• [TASK INSTRUCTIONS]:
Go to the line containing "#a1d5ff; stroke-width: 39" in the records below and print it and every following line exactly, on through the line containing "#fee189; stroke-width: 33", then stop.

INFORMATION PROVIDED Block Start

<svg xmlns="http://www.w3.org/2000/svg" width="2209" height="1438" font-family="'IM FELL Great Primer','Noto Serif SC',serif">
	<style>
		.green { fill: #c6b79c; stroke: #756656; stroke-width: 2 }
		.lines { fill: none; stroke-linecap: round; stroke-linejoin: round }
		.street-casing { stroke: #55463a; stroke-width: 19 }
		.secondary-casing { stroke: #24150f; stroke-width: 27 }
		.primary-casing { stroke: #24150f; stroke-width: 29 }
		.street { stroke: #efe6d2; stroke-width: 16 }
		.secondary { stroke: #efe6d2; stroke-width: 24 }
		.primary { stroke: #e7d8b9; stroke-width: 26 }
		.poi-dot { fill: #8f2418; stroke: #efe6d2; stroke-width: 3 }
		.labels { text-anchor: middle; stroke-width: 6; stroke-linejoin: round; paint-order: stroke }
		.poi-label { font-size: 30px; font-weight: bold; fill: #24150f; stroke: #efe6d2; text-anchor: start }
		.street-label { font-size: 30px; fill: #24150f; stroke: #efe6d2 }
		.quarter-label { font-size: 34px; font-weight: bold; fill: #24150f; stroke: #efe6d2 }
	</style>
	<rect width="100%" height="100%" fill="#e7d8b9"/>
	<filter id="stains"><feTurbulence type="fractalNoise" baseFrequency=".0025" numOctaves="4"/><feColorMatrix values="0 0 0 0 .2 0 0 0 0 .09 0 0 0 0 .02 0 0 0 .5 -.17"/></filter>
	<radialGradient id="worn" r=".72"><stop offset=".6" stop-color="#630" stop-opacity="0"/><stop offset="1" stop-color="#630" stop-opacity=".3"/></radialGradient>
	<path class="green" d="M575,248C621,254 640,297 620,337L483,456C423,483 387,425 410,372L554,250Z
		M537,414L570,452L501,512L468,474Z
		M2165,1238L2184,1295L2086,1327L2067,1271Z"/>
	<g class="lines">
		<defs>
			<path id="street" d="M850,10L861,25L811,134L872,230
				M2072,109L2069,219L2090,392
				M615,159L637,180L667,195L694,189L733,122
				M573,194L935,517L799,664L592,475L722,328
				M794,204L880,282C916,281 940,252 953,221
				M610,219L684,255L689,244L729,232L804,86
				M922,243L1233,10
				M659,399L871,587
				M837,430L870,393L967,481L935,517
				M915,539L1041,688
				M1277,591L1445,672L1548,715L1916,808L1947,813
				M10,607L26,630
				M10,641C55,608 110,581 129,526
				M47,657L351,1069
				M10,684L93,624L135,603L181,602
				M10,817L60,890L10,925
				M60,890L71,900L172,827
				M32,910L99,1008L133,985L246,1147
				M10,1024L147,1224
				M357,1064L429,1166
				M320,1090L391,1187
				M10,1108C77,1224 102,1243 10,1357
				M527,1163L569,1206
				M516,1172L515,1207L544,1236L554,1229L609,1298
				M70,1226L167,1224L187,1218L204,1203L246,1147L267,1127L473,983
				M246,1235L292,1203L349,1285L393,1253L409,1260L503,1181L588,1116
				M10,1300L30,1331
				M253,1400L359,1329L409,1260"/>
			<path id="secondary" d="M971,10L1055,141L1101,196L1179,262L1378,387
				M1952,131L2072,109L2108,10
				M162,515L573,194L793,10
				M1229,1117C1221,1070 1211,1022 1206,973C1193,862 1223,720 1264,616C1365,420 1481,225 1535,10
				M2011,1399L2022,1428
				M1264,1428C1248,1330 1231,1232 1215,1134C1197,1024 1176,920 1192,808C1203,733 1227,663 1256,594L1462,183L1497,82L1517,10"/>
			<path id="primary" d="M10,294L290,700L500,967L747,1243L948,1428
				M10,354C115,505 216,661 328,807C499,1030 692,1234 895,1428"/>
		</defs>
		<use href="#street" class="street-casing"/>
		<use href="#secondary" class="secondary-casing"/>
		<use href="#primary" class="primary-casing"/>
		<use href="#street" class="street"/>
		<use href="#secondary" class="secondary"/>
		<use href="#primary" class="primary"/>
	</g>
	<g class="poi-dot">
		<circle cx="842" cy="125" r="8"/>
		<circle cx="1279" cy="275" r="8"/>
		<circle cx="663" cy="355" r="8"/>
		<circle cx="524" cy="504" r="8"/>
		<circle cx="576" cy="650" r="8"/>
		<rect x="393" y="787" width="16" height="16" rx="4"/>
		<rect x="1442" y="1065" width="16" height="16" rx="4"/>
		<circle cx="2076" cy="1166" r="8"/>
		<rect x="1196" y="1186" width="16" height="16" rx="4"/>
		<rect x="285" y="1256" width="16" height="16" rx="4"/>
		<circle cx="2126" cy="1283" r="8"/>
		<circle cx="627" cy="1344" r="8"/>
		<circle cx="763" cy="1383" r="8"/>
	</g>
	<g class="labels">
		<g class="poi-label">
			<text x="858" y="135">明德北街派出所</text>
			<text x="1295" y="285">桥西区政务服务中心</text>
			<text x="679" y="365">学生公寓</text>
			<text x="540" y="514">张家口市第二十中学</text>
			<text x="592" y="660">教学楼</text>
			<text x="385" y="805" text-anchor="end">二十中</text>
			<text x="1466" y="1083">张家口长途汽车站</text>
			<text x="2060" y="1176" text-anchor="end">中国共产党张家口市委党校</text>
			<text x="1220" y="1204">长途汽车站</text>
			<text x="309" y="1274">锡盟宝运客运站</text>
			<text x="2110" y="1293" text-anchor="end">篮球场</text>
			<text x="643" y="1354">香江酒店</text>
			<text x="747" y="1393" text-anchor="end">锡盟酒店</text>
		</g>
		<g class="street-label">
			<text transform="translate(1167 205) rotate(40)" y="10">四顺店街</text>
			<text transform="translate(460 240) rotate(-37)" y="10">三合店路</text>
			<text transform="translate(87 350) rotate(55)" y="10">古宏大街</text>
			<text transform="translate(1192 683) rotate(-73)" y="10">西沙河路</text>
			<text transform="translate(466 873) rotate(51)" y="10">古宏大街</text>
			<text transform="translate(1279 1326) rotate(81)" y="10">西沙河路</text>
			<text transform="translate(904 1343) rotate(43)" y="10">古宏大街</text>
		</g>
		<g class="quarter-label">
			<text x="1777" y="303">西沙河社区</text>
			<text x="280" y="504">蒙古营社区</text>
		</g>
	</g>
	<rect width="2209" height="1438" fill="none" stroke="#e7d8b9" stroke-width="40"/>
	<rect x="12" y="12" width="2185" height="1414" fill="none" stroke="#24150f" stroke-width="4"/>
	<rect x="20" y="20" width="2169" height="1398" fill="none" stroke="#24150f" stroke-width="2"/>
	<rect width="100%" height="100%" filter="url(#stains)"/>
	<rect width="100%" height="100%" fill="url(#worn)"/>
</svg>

INFORMATION PROVIDED Block End
INFORMATION PROVIDED Block Start

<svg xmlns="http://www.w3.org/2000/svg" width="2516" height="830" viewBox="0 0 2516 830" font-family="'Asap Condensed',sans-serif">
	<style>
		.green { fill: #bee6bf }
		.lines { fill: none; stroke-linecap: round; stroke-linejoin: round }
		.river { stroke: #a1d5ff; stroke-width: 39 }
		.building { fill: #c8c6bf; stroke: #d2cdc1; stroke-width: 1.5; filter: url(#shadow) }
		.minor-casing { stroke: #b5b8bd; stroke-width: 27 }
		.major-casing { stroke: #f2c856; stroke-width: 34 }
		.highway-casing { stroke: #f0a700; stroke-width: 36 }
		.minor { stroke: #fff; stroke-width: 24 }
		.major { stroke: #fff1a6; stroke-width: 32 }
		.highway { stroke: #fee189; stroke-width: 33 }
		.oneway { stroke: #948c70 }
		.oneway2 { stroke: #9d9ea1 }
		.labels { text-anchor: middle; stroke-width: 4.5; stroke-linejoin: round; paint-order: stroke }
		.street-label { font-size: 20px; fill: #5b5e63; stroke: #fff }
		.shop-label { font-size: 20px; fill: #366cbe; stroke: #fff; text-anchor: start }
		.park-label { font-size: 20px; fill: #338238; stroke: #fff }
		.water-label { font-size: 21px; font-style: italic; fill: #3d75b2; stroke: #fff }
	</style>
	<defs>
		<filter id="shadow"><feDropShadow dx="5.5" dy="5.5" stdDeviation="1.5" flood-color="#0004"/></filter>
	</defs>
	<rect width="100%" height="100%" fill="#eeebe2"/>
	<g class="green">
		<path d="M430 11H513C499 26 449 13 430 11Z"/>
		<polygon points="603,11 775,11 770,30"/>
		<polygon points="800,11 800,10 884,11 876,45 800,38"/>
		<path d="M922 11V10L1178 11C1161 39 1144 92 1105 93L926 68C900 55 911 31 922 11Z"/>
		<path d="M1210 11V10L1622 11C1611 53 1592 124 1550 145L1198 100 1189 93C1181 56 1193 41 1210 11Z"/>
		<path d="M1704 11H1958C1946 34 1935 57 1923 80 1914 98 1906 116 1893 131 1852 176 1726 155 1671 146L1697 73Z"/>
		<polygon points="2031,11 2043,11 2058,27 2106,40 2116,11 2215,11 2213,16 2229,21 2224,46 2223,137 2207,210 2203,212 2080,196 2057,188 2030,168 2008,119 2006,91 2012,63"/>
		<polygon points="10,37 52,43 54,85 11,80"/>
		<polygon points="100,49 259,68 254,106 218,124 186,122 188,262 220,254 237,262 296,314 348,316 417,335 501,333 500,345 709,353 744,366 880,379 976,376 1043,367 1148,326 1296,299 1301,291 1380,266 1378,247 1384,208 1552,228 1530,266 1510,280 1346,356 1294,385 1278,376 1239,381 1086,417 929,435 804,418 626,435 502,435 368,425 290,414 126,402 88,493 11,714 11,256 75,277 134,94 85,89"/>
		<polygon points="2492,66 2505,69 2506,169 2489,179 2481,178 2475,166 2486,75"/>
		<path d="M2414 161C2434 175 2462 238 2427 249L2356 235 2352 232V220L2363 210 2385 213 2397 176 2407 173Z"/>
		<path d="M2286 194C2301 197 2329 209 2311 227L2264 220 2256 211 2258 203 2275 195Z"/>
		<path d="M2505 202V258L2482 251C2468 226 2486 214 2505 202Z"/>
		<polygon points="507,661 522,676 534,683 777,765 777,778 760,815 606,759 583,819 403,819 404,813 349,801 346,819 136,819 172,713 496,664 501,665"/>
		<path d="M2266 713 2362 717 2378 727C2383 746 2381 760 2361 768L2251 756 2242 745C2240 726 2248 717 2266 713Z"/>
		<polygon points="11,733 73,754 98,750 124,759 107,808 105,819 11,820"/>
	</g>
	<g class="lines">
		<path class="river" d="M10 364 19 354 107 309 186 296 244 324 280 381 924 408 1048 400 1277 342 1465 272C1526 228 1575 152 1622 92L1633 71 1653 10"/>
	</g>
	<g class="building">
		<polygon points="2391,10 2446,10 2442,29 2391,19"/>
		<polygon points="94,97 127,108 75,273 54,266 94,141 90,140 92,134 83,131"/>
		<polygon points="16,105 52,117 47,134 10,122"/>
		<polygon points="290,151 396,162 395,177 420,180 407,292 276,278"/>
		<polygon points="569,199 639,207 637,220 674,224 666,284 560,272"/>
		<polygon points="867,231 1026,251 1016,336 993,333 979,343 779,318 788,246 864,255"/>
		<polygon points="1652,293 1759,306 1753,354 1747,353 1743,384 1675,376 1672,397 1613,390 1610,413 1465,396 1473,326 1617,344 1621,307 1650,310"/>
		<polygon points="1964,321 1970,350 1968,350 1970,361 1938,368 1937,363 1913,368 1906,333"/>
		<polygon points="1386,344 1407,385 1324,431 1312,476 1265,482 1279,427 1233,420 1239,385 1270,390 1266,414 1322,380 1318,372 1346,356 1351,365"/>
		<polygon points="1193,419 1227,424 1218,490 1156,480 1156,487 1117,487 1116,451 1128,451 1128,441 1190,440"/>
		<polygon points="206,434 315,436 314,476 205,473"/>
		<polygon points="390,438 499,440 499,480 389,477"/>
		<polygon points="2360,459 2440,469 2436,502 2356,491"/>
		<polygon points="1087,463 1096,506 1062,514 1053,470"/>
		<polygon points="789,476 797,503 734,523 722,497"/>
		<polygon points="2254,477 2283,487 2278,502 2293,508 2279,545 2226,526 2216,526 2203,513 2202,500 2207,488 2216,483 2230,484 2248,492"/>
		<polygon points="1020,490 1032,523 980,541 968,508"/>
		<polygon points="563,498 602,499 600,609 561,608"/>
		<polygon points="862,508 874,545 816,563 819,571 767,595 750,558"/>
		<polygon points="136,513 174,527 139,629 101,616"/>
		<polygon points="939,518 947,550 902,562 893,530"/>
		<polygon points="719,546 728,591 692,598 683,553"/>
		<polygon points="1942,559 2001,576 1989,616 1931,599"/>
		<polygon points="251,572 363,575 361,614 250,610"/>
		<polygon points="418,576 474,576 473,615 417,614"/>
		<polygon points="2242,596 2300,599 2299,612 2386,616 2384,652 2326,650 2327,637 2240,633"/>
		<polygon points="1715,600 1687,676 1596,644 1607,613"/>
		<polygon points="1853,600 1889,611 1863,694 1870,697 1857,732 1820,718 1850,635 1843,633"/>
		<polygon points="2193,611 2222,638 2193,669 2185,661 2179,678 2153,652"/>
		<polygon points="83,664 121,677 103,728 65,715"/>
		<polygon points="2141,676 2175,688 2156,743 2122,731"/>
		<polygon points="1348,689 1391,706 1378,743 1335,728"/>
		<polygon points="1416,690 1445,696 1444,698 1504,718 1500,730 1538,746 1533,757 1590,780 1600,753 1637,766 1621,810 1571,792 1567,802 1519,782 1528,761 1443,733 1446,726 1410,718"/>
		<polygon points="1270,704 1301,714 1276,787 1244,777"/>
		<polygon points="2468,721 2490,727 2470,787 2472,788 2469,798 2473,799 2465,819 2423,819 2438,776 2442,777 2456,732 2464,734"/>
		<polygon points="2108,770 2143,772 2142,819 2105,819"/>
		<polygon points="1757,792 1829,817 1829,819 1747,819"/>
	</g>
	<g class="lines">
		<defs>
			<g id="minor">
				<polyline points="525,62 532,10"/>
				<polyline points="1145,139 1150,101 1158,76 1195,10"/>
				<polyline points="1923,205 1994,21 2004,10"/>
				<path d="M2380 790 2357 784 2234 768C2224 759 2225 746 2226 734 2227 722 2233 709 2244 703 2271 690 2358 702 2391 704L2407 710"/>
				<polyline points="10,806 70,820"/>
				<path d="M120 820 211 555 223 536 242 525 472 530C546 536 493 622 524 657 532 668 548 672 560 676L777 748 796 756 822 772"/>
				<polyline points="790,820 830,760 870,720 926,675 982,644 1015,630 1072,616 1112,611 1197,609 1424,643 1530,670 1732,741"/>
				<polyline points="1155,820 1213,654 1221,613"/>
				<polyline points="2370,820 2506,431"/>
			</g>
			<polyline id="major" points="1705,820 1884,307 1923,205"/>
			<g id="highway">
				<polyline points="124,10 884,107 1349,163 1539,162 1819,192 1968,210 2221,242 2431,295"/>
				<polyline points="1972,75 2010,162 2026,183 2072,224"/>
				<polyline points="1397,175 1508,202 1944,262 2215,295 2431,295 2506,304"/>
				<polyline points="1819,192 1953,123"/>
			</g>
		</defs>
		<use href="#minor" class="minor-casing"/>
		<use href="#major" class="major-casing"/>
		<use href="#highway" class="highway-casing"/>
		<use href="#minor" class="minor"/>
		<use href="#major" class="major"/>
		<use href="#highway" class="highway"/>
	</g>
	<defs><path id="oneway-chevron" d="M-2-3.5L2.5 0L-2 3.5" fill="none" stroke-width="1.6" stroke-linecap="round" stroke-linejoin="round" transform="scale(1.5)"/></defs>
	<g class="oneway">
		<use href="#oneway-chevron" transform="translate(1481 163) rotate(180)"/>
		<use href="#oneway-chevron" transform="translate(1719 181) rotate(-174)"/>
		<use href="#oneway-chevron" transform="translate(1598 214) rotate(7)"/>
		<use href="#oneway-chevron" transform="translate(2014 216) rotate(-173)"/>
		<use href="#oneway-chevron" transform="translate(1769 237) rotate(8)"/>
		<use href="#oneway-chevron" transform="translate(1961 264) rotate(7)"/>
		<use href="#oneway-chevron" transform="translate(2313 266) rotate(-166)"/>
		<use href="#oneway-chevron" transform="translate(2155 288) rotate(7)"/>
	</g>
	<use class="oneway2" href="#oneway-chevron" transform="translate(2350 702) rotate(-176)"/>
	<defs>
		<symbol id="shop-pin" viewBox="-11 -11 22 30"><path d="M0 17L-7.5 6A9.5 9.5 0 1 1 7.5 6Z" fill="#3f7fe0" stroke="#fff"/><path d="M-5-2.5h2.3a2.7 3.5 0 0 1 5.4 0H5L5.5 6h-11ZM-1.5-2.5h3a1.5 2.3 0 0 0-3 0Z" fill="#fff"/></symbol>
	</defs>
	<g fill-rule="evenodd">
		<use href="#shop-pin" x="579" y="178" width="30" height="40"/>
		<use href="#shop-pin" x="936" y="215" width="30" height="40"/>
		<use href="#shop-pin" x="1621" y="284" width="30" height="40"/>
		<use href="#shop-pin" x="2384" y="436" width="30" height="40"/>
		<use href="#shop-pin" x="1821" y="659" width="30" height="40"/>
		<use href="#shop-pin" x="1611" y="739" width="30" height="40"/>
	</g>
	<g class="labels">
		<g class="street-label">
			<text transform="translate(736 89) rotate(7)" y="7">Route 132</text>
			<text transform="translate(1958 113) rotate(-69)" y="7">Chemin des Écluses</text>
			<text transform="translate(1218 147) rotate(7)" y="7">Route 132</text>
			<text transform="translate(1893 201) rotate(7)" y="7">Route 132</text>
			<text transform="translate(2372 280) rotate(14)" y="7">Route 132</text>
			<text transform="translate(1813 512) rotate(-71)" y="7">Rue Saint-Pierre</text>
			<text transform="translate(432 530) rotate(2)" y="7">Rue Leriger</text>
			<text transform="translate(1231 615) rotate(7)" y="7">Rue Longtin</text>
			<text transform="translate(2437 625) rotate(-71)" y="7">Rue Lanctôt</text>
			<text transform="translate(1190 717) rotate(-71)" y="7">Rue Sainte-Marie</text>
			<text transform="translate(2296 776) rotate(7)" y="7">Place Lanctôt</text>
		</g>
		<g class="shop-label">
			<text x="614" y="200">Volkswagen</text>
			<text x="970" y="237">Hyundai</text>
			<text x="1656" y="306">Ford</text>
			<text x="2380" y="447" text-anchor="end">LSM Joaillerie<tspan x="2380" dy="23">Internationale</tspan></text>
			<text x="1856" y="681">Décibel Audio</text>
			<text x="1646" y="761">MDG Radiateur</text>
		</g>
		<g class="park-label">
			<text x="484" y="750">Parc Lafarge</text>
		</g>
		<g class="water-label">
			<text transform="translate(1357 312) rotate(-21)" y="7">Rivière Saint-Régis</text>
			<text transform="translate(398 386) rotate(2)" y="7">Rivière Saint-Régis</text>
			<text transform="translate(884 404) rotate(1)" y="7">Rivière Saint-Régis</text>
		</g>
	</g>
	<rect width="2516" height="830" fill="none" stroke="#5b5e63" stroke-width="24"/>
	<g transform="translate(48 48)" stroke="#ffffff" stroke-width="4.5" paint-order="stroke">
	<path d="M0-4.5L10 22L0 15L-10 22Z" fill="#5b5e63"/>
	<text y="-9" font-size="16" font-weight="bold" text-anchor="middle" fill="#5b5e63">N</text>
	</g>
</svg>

INFORMATION PROVIDED Block End

• [REPLY TO THE EXERCISE]:
		.river { stroke: #a1d5ff; stroke-width: 39 }
		.building { fill: #c8c6bf; stroke: #d2cdc1; stroke-width: 1.5; filter: url(#shadow) }
		.minor-casing { stroke: #b5b8bd; stroke-width: 27 }
		.major-casing { stroke: #f2c856; stroke-width: 34 }
		.highway-casing { stroke: #f0a700; stroke-width: 36 }
		.minor { stroke: #fff; stroke-width: 24 }
		.major { stroke: #fff1a6; stroke-width: 32 }
		.highway { stroke: #fee189; stroke-width: 33 }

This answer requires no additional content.